I will not attempt to go into the fulness of the story as told by our garrulous friend, for the essence of it is sufficient to our purpose, and the facts in brief are these. (We have verified them since from the archives of the Ministère de la Marine et des Colonies, in Paris.)
In 1744, three French ships, the Louis Érasme, the Marquis d’Antin, and Notre Dame de la Délivrance (cf. the lettering on the lid of the strong box!) set sail from Callao, Peru, with a vast amount of treasure concealed under a surface cargo of cocoa. Off the Azores the Frenchmen fell in with the British privateers, Duke and Prince Frederick, and after a three-hours’ fight the Louis Érasme and the Marquis d’Antin were captured. In the smoke and the excitement of the action the Notre Dame de la Délivrance made good her escape. Her captain, not daring to approach the French coast lest he likewise fall a prey to the enemy, whose privateers were cruising about that region in great numbers, crowded on all sail and laid his course for Louisburg, then in the possession of the French King. In about twenty days the Notre Dame sighted Scatary, and her captain must have thought his treasure saved; but, as ill luck would have it, he fell in with the British ships Sunderland, Boston, and Chester. When they sighted the enemy from the tops, the French were close in to a fleet of cod fishermen from St. Pierre. The captain hailed one of the bankers and conceived the idea of dividing the risk, by transshipping half of his precious cargo. This task he accomplished in little more than an hour, and as the wind was light the British fleet had made but a small approach when the Notre Dame finally hoisted all sail in flight But she was eventually captured, and the crews of the Chester, Boston, and Sunderland got great prize-money—over $4,000,000 in bars of gold being taken with the Notre Dame. Rumor has it that the fishermen made St Pierre in safety, and buried the treasure somewhere on the island. “But,” said M. De Manclay, confidently, “I have small faith in such a possibility—else some record must have been made of this fact. The schooner was lost in the sea, or captured by the enemy—which is the more likely—and that was an end of it, voila tout!”

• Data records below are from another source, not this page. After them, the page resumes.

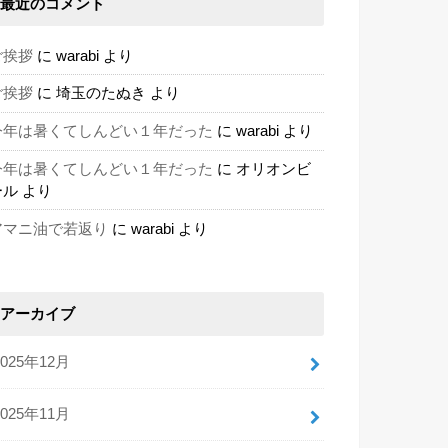
最近のコメント
ご挨拶
に
warabi
より
ご挨拶
に
埼玉のたぬき
より
今年は暑くてしんどい１年だった
に
warabi
より
今年は暑くてしんどい１年だった
に
オリオンビ
ール
より
アマニ油で若返り
に
warabi
より
アーカイブ
2025年12月
2025年11月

“And you say half the Notre Dame’s treasure was thrown aboard the fishing-boat?” asked Thatcher.
“So the story goes.”
“Then the fishermen carried as much as the ship—four million dollars?”
“It is well possible,” said M. de Man-clay, laughing. “The larger the figure, the greater the romance, eh?”
“And the gold has never been found?” I asked, ingenuously.
“No; nor will be,” said the old Frenchman.
“Has no treasure ever been dug up on the island?”
“Not that I ever heard of,” answered the old gentleman. “And had there been I should have known of it. News of that kind travels fast.”
I did not feel quite so sure about that. And perhaps M. de Manclay will change his mind if he will send some one to the top of La Grande Vigie to report to him upon the empty pit twenty-five paces from the summit.